Academic background
- Education: Occidental College (BA) Emerson College (MA) Harvard University (MPA) University of Southern California (MD)

Academic work
- Discipline: Medicine Public health Communications studies
- Sub-discipline: Health communication Health literacy Medical diplomacy
- Institutions: Tufts University Columbia University City University of New York

= Scott C. Ratzan =

American academic and editor

Scott C. Ratzan is distinguished lecturer at the CUNY Graduate School of Public Health and Health Policy. He serves as the editor-in-chief of the Journal of Health Communication and holds adjunct faculty appointments at Columbia University Mailman School of Public Health and Tufts University School of Medicine.

==Education==
Ratzan earned a Bachelor of Arts degree in Rhetoric from Occidental College, a Master of Arts in Communication from Emerson College, and a Master of Public Administration from the Harvard Kennedy School. He received a Doctor of Medicine from the Keck School of Medicine of USC, where he is also listed as a notable alumnus.
==Career==
Ratzan began his career in the 1990s as a professor and Founding Director of the Emerson-Tufts Masters Program in Health Communication. In 1995, he became founding Editor-in-Chief of the Journal of Health Communication: International Perspectives. From 1998 to 2000, Ratzan served as executive director of the AED. He later worked as a senior technical advisor in the Bureau of Global Health at the United States Agency for International Development from 2000-2002. From 2002 to 2013 he was vice president for pharmaceuticals, global health and policy at Johnson & Johnson based in Brussels and New Jersey headquarters.

Ratzan contributed in several roles in public health and global health governance.
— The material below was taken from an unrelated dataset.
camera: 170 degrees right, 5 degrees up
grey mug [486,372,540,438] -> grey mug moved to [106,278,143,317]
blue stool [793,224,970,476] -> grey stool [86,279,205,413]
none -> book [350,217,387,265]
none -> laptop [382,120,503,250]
In 2000, Ratzan co-authored the definition of the term health literacy adopted by HHS and integrated in the Affordable Care Act, defined as "the degree to which an individual has the capacity to obtain, communicate, process, and understand basic health information and services to make appropriate health decisions." He is a member of the Board of Global Health of the National Academies of Science, Engineering, and Medicine. From 2010 to 2013, he co-chaired the Innovation Working Group in support of Every Woman Every Child, a United Nations initiative aimed at improving health outcomes for women and children. From 2012-2016, he served on the Centers for Disease Control and Prevention, Board of Scientific Counselors, Office of Infectious Disease. He currently co-chairs the Council for Quality Health Communication.

From 2018 to 2019, he was a senior fellow at the Mossavar-Rahmani Center for Business & Government at Harvard Kennedy School, where he contributed to the development of the Guiding Principles for Multisectoral Engagement for Sustainable Health. He served as the executive director of Business Partners for Sustainable Development, an initiative of the United States Council for International Business (USCIB) focused on advancing the Sustainable Development Goals (SDGs).

Ratzan is a co-founder of CONVINCE, a global initiative promoting vaccine confidence and uptake. He was also involved in the development of Text4Baby, a national health-related text messaging service for pregnant women.

As of 2025, he serves as co-chair of the Nature Medicine Commission on Quality Health Information for All, alongside Heidi Larson, Larry Gostin, and Carolina Batista. The international initiative focuses on improving the credibility, accessibility, and governance of global health information.

Ratzan has over 175 publications indexed in PubMed and has written op-eds or commentary for outlets including The Washington Post, The New York Times, The Wall Street Journal and Financial Times.